I just returned from a NGP happy hour at Chadwick’s in Friendship Heights (it is April 7th, 2005 , my half birthday, but no one noticed). I felt proud as I looked across a series of tables packed with attractive and energetic employees who were clearly enjoying each others’ friendship. I thought back to the month when I first incorporated the business and how little I foresaw what has come to pass.
I remember that the simple process of incorporation itself seemed mysterious to me back then. In December 1996, in preparation for starting the business, I had read a through a few books and consulted some friends. Then, upon moving to DC, I obtained professional help from the Foley and Lardner law firm, mostly from a paralegal named James. The series of steps that it took to get the company going added up to a significant milestone for me. They included: naming the company; setting up the corporate papers; filing those papers with the District of Columbia and federal government; loaning the company money; and establishing a bank account.
On January 15th, 1997 , James the paralegal helped me put together the papers.
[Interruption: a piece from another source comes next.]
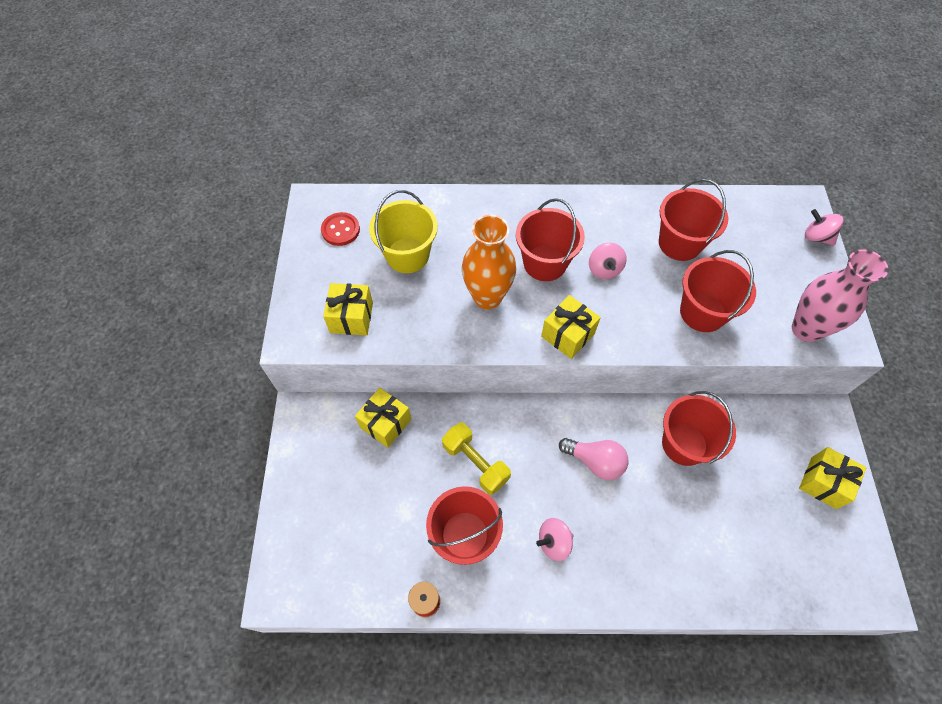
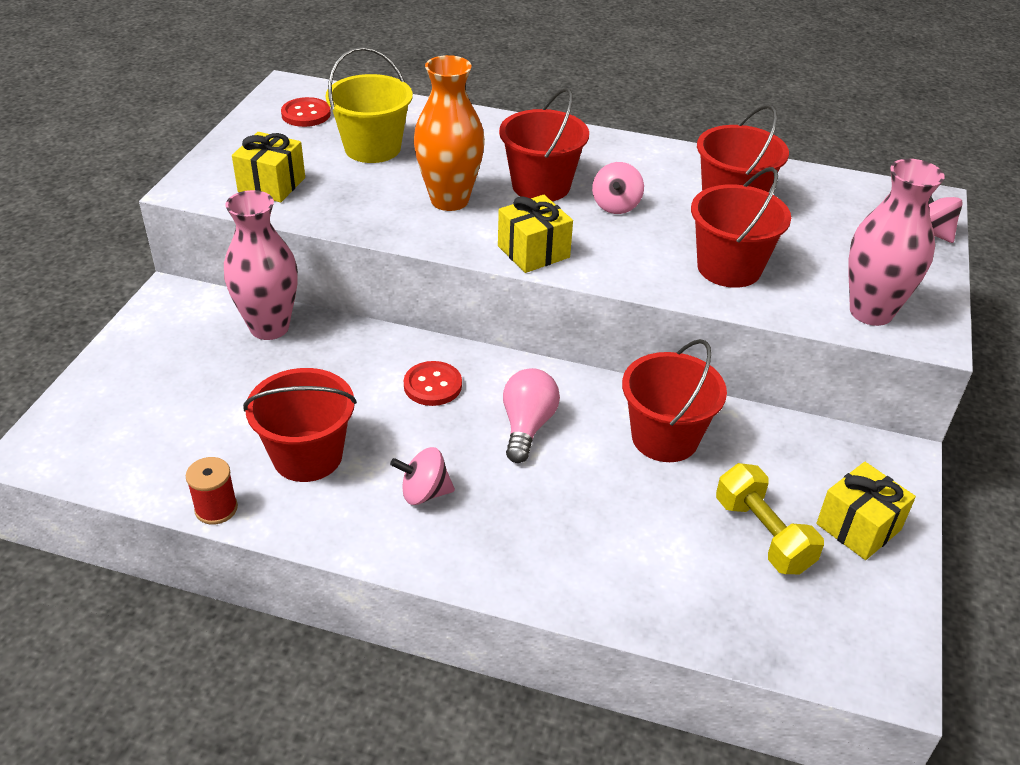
camera: 15 degrees right, 20 degrees down
yellow gift [355,388,411,448] -> pink vase [224,190,298,340]
yellow dumbbell [442,422,511,495] -> yellow dumbbell moved to [716,463,824,574]
pink light bulb [559,438,629,480] -> pink light bulb turned 120 degrees counterclockwise [503,368,560,463]
none -> red button [404,361,462,406]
We made a number of what seemed like arbitrary decisions together: how much stock (100,000 shares common stock, no par value); whether there would be other officers (no, except that I made my brother the official Secretary); that it would be a C-Corp (probably a mistake); who would be the registered agent (me); whether the corporate bylaws would vary much from the most basic template (no); who would be on the board (just me); how much starting capital would be put into the company ($100, and a $9900.00 self-loan); and, because I had no better idea despite endless brainstorming, I kept the name I had used as an independent contractor since 1991, NGP Software).
As a result of this paperwork, I had added a “, Inc.” and thus accomplished the magic of limited liability. (I also learned the wonderful phrase “piercing the corporate veil” and resolved to avoid that uncomfortable state of affairs.) On January 31st the Department of Consumer and Regulatory Affairs in the District “received and accepted for record” the Articles of Incorporation of NGP Software, Inc. and further certified “that the above named corporation is in Good Standing.”
Looking at my records I see that on February 4, 1997 , I presented my certificate of incorporation to Bank of America in Woodley Park , established a bank account for the company, and deposited my $10000.00 in savings. It seemed like a fair amount of dough at the time and the company had a slow start—it took me until 5/5/1998 repay that loan, and longer to start drawing any salary. I later received an official binder for the papers as well as a cool corporate seal maker—a hand-grasped metal object that when squeezed compressed paper into the pattern of the company’s corporate seal. I am always happy, when, maybe once a year, I get the chance to use it.
I have learned an awful lot about business since 1997. And, goodness knows, I have an awful lot left to learn.